Hormis celui de Yukio (Rila Fukushima, bien plus pétillante que la lisse Tao Okamoto), les personnages secondaires souffrent d'ailleurs d'un traitement bien peu passionnant. Et à ce titre, Vipère reste un incompréhensible foirage. En plus d'être passablement transparente (Jessica Biel ou Amanda Seyfried, un tant envisagées, aurait sans doute été un meilleur choix), l'actrice se contente ici de faire la Uma Thurman du pauvre façon "Poison Ivy" dans Batman & Robin (c'est dire le niveau...). Son personnage n'est pas seulement bâclé (avec ses différents poisons sous-exploités et ce grand moment de tristesse cinématographique dit de la "mue capillaire"), il semble surtout inutile. Il y avait sans doute des façons plus pertinentes pour changer l'invincible mutant en humain fragile. Une fausse-bonne d'idée d'ailleurs (qui veut voir un film sur Wolverine sans Wolverine ?), assez mal employée (la douleur physique du personnage ne se ressent pas vraiment), grandement gâchée par un classement PG-13 (ça manque cruellement d'hémoglobine pour un film où tout le monde se fighte à l'arme blanche), et qui sert surtout de prétexte à l'allongement superflu notre héros étant supposé souffrir de certaines scènes d'action (à l'instar de l'attaque du train, pourtant très efficace, et du combat contre le Samouraï d'Argent).

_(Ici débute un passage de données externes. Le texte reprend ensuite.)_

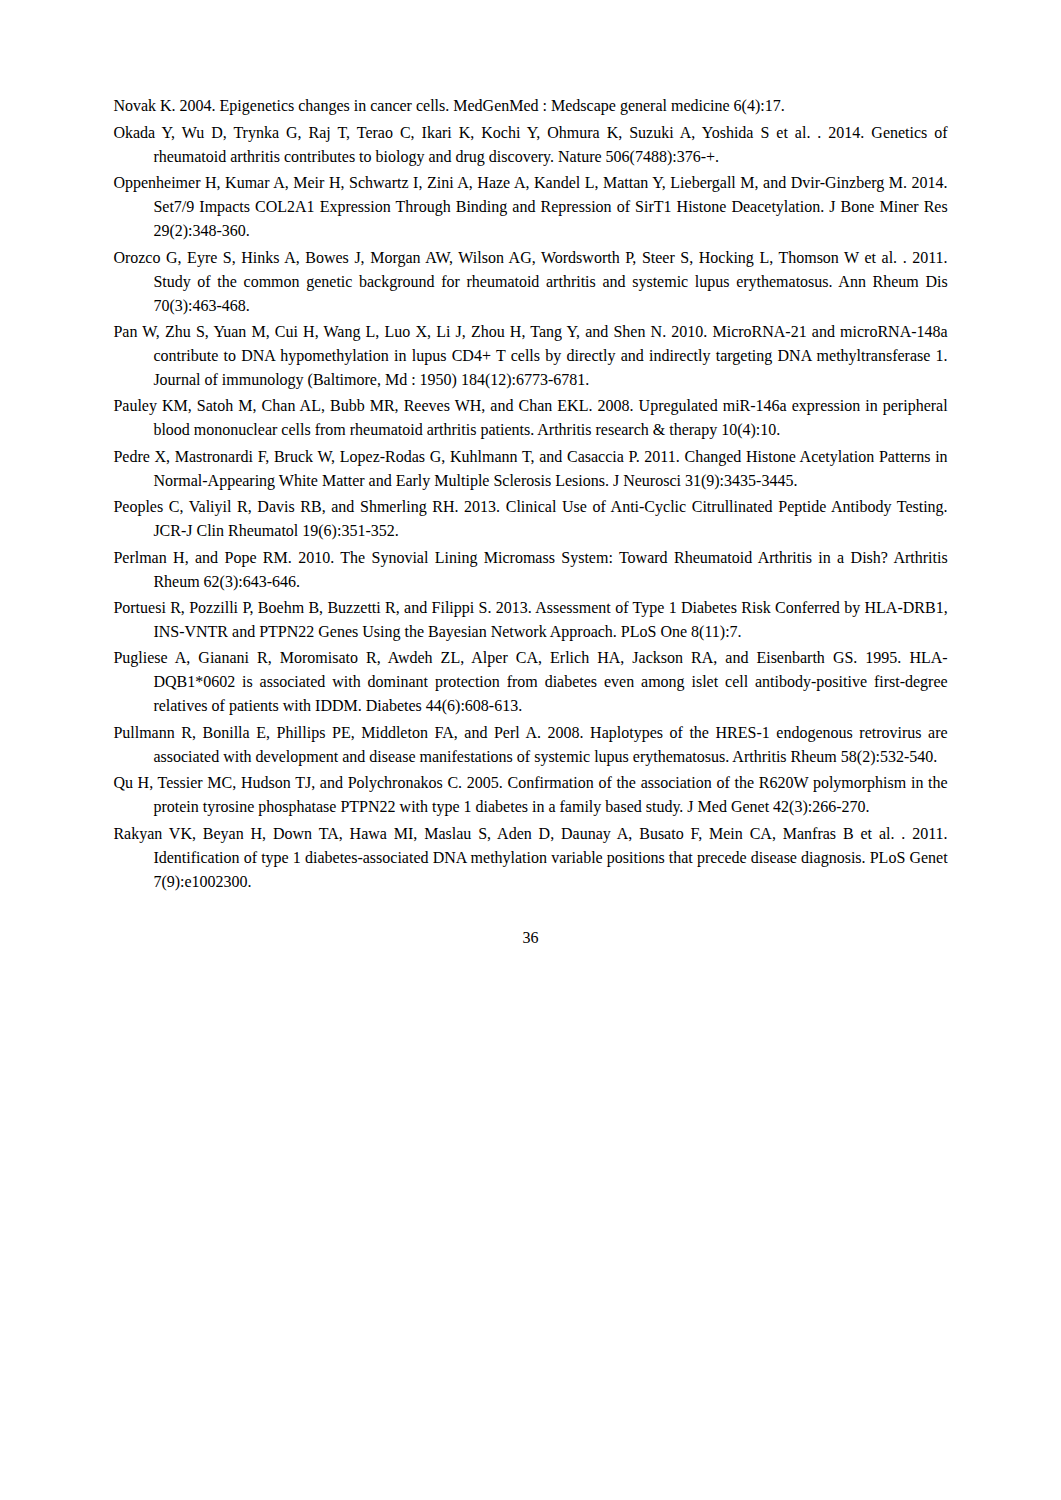Novak K. 2004. Epigenetics changes in cancer cells. MedGenMed : Medscape general medicine 6(4):17.
Okada Y, Wu D, Trynka G, Raj T, Terao C, Ikari K, Kochi Y, Ohmura K, Suzuki A, Yoshida S et al. . 2014. Genetics of rheumatoid arthritis contributes to biology and drug discovery. Nature 506(7488):376-+.
Oppenheimer H, Kumar A, Meir H, Schwartz I, Zini A, Haze A, Kandel L, Mattan Y, Liebergall M, and Dvir-Ginzberg M. 2014. Set7/9 Impacts COL2A1 Expression Through Binding and Repression of SirT1 Histone Deacetylation. J Bone Miner Res 29(2):348-360.
Orozco G, Eyre S, Hinks A, Bowes J, Morgan AW, Wilson AG, Wordsworth P, Steer S, Hocking L, Thomson W et al. . 2011. Study of the common genetic background for rheumatoid arthritis and systemic lupus erythematosus. Ann Rheum Dis 70(3):463-468.
Pan W, Zhu S, Yuan M, Cui H, Wang L, Luo X, Li J, Zhou H, Tang Y, and Shen N. 2010. MicroRNA-21 and microRNA-148a contribute to DNA hypomethylation in lupus CD4+ T cells by directly and indirectly targeting DNA methyltransferase 1. Journal of immunology (Baltimore, Md : 1950) 184(12):6773-6781.
Pauley KM, Satoh M, Chan AL, Bubb MR, Reeves WH, and Chan EKL. 2008. Upregulated miR-146a expression in peripheral blood mononuclear cells from rheumatoid arthritis patients. Arthritis research & therapy 10(4):10.
Pedre X, Mastronardi F, Bruck W, Lopez-Rodas G, Kuhlmann T, and Casaccia P. 2011. Changed Histone Acetylation Patterns in Normal-Appearing White Matter and Early Multiple Sclerosis Lesions. J Neurosci 31(9):3435-3445.
Peoples C, Valiyil R, Davis RB, and Shmerling RH. 2013. Clinical Use of Anti-Cyclic Citrullinated Peptide Antibody Testing. JCR-J Clin Rheumatol 19(6):351-352.
Perlman H, and Pope RM. 2010. The Synovial Lining Micromass System: Toward Rheumatoid Arthritis in a Dish? Arthritis Rheum 62(3):643-646.
Portuesi R, Pozzilli P, Boehm B, Buzzetti R, and Filippi S. 2013. Assessment of Type 1 Diabetes Risk Conferred by HLA-DRB1, INS-VNTR and PTPN22 Genes Using the Bayesian Network Approach. PLoS One 8(11):7.
Pugliese A, Gianani R, Moromisato R, Awdeh ZL, Alper CA, Erlich HA, Jackson RA, and Eisenbarth GS. 1995. HLA-DQB1*0602 is associated with dominant protection from diabetes even among islet cell antibody-positive first-degree relatives of patients with IDDM. Diabetes 44(6):608-613.
Pullmann R, Bonilla E, Phillips PE, Middleton FA, and Perl A. 2008. Haplotypes of the HRES-1 endogenous retrovirus are associated with development and disease manifestations of systemic lupus erythematosus. Arthritis Rheum 58(2):532-540.
Qu H, Tessier MC, Hudson TJ, and Polychronakos C. 2005. Confirmation of the association of the R620W polymorphism in the protein tyrosine phosphatase PTPN22 with type 1 diabetes in a family based study. J Med Genet 42(3):266-270.
Rakyan VK, Beyan H, Down TA, Hawa MI, Maslau S, Aden D, Daunay A, Busato F, Mein CA, Manfras B et al. . 2011. Identification of type 1 diabetes-associated DNA methylation variable positions that precede disease diagnosis. PLoS Genet 7(9):e1002300.
36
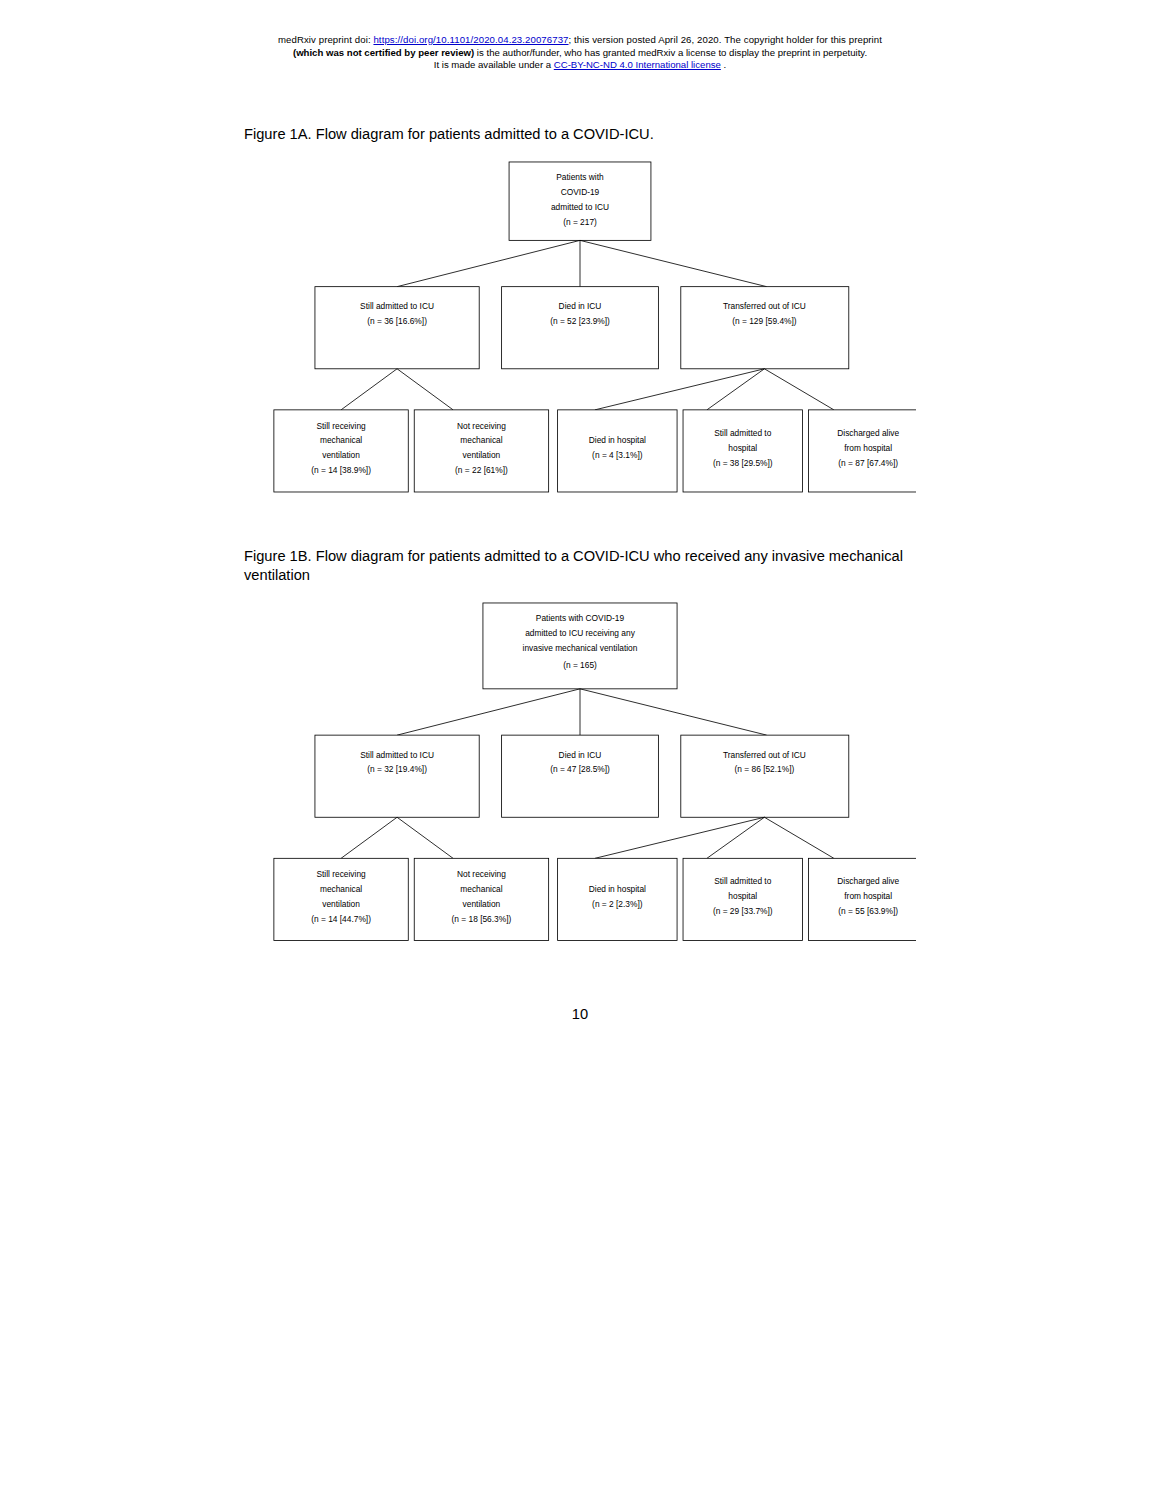medRxiv preprint doi: https://doi.org/10.1101/2020.04.23.20076737; this version posted April 26, 2020. The copyright holder for this preprint
(which was not certified by peer review) is the author/funder, who has granted medRxiv a license to display the preprint in perpetuity.
It is made available under a CC-BY-NC-ND 4.0 International license .
Figure 1A. Flow diagram for patients admitted to a COVID-ICU.
Patients with COVID-19 admitted to ICU (n = 217) Still admitted to ICU (n = 36 [16.6%]) Died in ICU (n = 52 [23.9%]) Transferred out of ICU (n = 129 [59.4%]) Still receiving mechanical ventilation (n = 14 [38.9%]) Not receiving mechanical ventilation (n = 22 [61%]) Died in hospital (n = 4 [3.1%]) Still admitted to hospital (n = 38 [29.5%]) Discharged alive from hospital (n = 87 [67.4%])
Figure 1B. Flow diagram for patients admitted to a COVID-ICU who received any invasive mechanical ventilation
Patients with COVID-19 admitted to ICU receiving any invasive mechanical ventilation (n = 165) Still admitted to ICU (n = 32 [19.4%]) Died in ICU (n = 47 [28.5%]) Transferred out of ICU (n = 86 [52.1%]) Still receiving mechanical ventilation (n = 14 [44.7%]) Not receiving mechanical ventilation (n = 18 [56.3%]) Died in hospital (n = 2 [2.3%]) Still admitted to hospital (n = 29 [33.7%]) Discharged alive from hospital (n = 55 [63.9%])
10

C'est d'ailleurs lors des passages les plus condensés (cette chambre d'hôtel où Logan laisse enfin échapper sa fureur) ou les plus représentatifs de la vulnérabilité latente de Wolverine (la séquence dans le village enneigé avec les ninjas) que Wolverine, le combat de l'immortel trouve enfin ce souffle épique qui lui fait tant défaut et dont l'apogée tardive n'interviendra, ironiquement, que lors d'une euphorisante scène post-générique salvatrice (mais sans doute aussi assez révélatrice de ce qui fait tant défaut aux films consacrés au mutant griffu).